By Mary Beth Smetzer
Fairbanks News-Miner [Alaska]
February 11, 2006

http://www.news-miner.com/Stories/0,1413,113~7244~3234704,00.html

The attorney representing a woman who says she was sexually abused by a Catholic priest as a child has asked a Nome Superior Court judge to sanction the Fairbanks Catholic Diocese and the Society of Jesus for what he calls the last-minute dumping of evidence.

Attorney Ken Roosa said defense attorneys recently submitted more than 3,000 documents from the diocese long after the deadline to disclose evidence has passed. He also said the Jesuits continue to withhold computer files as the Feb. 27 trial date approaches.

Jane Doe 2 is seeking damages against the Catholic Bishop of Northern Alaska and the Jesuits for what she claims is a lack of oversight that allowed her to be abused by the Rev. James E. Poole.
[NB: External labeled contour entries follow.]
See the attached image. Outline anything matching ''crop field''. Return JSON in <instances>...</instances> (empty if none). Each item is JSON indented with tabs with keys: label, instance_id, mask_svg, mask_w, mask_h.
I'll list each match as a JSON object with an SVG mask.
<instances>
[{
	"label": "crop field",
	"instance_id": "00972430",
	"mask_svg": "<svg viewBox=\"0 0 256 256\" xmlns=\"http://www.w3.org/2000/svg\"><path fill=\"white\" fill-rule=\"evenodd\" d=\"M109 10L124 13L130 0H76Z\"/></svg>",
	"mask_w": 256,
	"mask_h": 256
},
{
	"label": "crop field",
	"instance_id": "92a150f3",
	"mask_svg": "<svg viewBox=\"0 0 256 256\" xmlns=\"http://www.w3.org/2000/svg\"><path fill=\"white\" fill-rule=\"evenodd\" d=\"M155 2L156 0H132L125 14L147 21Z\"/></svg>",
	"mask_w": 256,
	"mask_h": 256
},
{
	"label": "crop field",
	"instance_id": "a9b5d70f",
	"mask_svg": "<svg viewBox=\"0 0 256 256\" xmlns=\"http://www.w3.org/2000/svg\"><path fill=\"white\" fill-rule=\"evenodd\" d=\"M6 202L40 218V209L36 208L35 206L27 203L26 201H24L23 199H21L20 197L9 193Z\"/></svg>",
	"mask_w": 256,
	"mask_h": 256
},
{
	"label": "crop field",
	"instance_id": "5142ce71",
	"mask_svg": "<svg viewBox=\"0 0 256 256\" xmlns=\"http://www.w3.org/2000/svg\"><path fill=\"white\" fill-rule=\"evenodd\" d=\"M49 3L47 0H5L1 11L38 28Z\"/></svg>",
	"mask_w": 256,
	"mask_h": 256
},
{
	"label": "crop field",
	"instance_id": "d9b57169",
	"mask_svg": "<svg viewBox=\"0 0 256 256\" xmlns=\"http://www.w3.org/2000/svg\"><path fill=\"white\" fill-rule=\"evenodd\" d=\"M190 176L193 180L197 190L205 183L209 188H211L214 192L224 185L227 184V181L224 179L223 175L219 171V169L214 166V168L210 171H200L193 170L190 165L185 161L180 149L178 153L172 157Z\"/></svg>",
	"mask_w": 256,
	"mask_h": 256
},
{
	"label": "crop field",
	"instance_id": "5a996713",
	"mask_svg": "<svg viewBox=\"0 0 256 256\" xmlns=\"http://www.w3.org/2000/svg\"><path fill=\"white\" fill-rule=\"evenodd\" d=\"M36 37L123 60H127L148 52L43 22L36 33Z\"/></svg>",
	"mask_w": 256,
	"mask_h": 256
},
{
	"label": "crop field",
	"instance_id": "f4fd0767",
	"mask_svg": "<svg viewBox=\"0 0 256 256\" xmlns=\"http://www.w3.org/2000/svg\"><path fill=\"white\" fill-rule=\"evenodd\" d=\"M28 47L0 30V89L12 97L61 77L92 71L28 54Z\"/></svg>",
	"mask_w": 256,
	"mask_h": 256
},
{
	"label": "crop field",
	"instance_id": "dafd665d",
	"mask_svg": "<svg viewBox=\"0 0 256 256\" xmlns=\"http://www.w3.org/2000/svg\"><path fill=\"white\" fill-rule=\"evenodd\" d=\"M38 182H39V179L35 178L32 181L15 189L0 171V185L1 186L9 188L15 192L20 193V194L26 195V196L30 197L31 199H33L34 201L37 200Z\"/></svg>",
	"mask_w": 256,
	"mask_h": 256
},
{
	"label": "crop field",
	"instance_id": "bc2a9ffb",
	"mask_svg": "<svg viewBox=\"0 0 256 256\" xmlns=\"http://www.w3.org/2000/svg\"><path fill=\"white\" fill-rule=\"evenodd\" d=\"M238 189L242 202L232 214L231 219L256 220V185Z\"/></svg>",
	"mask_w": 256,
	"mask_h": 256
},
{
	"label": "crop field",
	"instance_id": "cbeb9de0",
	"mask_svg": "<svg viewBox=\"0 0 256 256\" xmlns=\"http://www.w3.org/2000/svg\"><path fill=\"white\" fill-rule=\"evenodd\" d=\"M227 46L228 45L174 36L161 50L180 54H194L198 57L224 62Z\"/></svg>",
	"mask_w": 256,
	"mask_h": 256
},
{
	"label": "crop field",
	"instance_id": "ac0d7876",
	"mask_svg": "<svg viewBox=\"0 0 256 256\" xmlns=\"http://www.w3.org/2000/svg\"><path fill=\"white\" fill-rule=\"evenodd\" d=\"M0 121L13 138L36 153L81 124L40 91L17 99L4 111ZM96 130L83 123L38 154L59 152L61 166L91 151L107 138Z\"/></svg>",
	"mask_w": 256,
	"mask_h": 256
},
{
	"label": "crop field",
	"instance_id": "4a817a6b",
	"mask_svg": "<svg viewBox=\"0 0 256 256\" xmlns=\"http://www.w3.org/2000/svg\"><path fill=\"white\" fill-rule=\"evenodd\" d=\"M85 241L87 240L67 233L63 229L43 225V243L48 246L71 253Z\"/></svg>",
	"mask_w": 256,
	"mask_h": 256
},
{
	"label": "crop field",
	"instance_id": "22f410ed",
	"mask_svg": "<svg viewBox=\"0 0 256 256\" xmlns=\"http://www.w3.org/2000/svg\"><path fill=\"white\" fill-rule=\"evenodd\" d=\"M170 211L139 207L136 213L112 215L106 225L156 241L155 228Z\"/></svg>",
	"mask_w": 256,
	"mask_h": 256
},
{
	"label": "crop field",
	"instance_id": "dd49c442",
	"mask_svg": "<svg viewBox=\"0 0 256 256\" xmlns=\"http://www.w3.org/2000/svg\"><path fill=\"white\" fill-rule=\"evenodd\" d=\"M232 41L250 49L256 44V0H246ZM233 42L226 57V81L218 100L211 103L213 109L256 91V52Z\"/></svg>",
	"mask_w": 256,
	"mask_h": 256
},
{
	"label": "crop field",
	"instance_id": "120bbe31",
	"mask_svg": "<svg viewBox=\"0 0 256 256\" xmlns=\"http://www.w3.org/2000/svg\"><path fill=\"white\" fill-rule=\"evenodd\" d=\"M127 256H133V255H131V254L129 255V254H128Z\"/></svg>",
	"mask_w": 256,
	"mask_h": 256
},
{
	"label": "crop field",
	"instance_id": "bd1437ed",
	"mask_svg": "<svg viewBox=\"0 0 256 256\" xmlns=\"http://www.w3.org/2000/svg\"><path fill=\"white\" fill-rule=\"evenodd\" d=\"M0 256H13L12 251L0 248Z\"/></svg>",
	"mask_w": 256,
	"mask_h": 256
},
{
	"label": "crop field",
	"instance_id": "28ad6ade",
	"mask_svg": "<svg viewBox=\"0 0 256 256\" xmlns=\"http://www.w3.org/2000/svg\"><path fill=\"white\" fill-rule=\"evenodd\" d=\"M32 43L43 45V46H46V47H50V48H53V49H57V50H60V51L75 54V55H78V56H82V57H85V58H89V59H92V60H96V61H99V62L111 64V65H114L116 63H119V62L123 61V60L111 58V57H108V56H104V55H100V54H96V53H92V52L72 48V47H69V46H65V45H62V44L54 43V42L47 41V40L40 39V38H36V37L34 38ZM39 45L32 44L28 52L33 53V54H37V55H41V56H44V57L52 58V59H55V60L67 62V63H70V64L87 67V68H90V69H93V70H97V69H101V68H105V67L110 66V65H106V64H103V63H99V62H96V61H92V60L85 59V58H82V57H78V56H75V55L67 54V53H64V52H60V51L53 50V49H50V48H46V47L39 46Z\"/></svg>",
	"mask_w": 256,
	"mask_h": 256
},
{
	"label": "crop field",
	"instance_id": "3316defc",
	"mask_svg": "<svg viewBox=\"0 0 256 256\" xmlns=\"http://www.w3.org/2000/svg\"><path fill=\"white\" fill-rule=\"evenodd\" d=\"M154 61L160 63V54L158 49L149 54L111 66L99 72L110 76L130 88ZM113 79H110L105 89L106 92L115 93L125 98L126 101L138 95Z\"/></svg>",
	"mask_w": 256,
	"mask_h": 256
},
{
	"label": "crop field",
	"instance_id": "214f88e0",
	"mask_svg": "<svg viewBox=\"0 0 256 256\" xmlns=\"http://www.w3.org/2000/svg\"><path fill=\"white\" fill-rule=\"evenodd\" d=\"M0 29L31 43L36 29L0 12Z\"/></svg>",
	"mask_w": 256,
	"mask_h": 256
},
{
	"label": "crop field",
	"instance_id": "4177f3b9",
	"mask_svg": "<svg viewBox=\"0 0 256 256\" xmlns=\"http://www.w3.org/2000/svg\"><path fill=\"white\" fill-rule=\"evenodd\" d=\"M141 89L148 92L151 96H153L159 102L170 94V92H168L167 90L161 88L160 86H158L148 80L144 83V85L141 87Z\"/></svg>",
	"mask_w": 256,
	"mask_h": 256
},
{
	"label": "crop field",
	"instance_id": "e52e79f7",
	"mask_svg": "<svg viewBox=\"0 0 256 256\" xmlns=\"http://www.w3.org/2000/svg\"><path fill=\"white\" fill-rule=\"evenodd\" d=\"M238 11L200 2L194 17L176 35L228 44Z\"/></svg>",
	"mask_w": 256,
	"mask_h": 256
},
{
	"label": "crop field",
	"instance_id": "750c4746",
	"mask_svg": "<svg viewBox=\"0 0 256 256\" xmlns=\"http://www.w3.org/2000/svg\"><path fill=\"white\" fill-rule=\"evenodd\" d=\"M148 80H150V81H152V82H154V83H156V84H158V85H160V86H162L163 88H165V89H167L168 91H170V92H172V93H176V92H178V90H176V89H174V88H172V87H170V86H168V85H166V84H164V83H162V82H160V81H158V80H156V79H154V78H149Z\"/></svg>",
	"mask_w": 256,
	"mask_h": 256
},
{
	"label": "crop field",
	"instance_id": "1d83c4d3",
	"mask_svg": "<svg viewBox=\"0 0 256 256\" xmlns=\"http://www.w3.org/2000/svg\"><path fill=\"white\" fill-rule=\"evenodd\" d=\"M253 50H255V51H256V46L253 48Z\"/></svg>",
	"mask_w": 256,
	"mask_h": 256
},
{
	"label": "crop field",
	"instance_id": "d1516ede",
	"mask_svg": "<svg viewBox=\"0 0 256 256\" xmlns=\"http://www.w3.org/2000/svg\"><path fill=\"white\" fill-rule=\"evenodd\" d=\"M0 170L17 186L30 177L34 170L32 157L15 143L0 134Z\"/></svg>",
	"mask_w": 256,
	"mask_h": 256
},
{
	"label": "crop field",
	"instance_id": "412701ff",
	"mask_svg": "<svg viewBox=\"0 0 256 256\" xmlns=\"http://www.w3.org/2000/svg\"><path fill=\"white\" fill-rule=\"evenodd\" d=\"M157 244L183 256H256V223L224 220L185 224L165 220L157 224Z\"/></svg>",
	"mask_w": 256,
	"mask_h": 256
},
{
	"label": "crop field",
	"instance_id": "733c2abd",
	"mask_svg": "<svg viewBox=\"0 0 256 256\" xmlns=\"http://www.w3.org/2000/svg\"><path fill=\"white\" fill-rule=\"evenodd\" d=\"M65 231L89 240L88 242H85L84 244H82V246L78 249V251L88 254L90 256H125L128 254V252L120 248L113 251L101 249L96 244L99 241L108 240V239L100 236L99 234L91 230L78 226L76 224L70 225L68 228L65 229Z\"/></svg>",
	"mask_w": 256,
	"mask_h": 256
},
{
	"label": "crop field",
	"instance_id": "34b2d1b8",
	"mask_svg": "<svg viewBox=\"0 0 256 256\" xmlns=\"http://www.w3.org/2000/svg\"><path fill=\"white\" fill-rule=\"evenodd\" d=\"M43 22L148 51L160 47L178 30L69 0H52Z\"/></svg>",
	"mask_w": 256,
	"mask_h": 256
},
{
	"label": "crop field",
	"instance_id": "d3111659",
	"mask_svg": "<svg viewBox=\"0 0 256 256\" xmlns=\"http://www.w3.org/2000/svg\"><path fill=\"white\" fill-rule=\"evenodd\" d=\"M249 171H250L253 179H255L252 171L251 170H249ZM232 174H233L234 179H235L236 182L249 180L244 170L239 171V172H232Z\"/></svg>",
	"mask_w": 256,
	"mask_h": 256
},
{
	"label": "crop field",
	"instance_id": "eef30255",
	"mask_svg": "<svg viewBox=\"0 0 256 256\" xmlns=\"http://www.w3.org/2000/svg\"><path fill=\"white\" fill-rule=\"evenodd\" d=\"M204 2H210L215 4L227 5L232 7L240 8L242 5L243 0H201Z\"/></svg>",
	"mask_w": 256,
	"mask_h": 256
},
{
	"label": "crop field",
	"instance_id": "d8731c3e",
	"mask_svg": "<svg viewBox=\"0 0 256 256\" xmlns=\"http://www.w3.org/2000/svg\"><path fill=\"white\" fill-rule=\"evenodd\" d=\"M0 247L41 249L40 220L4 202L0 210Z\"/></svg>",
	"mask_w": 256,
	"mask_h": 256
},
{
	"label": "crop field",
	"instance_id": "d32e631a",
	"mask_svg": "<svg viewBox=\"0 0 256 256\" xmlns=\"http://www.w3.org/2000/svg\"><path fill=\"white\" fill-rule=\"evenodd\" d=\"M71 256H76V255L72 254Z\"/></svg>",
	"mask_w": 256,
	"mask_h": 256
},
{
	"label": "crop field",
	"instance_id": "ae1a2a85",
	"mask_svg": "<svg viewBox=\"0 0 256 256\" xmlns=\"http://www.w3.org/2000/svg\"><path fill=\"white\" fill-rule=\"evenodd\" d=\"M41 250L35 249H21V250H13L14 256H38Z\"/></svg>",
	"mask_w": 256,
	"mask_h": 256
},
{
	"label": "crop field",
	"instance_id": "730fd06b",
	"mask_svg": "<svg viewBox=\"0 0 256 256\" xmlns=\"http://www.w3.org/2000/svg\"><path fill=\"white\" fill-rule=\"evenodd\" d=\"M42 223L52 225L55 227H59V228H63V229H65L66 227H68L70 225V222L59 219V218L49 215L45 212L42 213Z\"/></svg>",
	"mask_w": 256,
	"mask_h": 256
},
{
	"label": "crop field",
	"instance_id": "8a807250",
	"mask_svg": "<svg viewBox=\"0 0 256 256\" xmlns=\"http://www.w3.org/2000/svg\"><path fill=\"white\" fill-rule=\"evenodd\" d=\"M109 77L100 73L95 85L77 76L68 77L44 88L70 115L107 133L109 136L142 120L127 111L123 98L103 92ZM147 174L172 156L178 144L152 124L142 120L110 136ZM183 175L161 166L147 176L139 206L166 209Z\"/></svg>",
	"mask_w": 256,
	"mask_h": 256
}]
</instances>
Nome Superior Court Judge Ben Esch recently severed Poole from the civil suit because the statute of limitations has passed.

Roosa stated in an affidavit filed Monday with the sanctions motion that the defense e-mailed 2,300 pages of documents to his office over the weekend of Jan. 29 and another 1,196 on Feb. 3.

In addition, Roosa said that a computer expert retained by his client in January discovered 5,963 readable e-mails dating back to 2001, but the Society of Jesus, Oregon Province, has only turned over about 600.

Robert Groseclose, attorney for the Fairbanks diocese, refutes Roosa's claim in a 66-page opposition filed Friday in Nome. In the filing, he called it "an eve-of-trial effort to distract the court and the parties with what is the plaintiff's self-inflicted failure to review, manage or otherwise follow up on the production made months before. Plaintiff's attack is misguided and unfounded."

Groseclose said in an interview that the diocese has "gone overboard" in providing more than 4,000 pages of documents. He called the documents "minutiae" and said none relates to the complaint.

"They had the priest's name on the document in some form another, whether a list of employees for the year, or publications like the Alaskan Shepherd, KNOM pictures or KNOM newsletters," Groseclose said.

Roosa said a preliminary review of the documents showed them to be relevant to the case. In addition, he said that information gleaned from letters and memorandums shows that the diocese had knowledge of Poole's sexual abuse against one other minor girl as early as 1969.

The Rev. John Whitney, provincial of the Oregon Jesuit province, agreed with Groseclose's assessment of the call for sanctions.

"I don't think this motion is going to be approved; it is another distraction," he said.

Whitney said the process of researching and providing computer information is new to the province.

"We tried to produce as much as we could. We didn't think there would be anything relevant to the case since the case was before we had the e-mail system," he said. "If it was an error on our part it was not intentional."

Groseclose said there may have been confusion on the plaintiff's part about materials also provided for another Jane Doe case.

Roosa said he only discovered the documents when he noticed the numbering system used to catalogue evidence was off.

Jane Doe 2 is the third woman from western Alaska to come forward with allegations that Poole sexually abused her.

Elsie Boudreau settled with the defendants for $1 million dollars after filing a claim as Jane Doe 1. Another woman, Patricia Hess, negotiated a settlement for an undisclosed sum without filing a civil suit.

Three more women, Jane Does 3, 4 and 5, have filed suit since.

Jane Doe 2 alleges Poole sexually abused her more than 100 times over an eight-year period beginning in 1974 when she was 12 years old and continuing until she was 20.

Jane Doe 2 claims in her June 2004 suit that she was 14 when Poole engaged in sexual intercourse with her, impregnated her and told her she needed to "get rid of the baby."

All legal parties to the case will be in Nome on Feb. 16 for an evidentiary hearing before Esch.

When Esch will rule on the sanctions motion is unknown.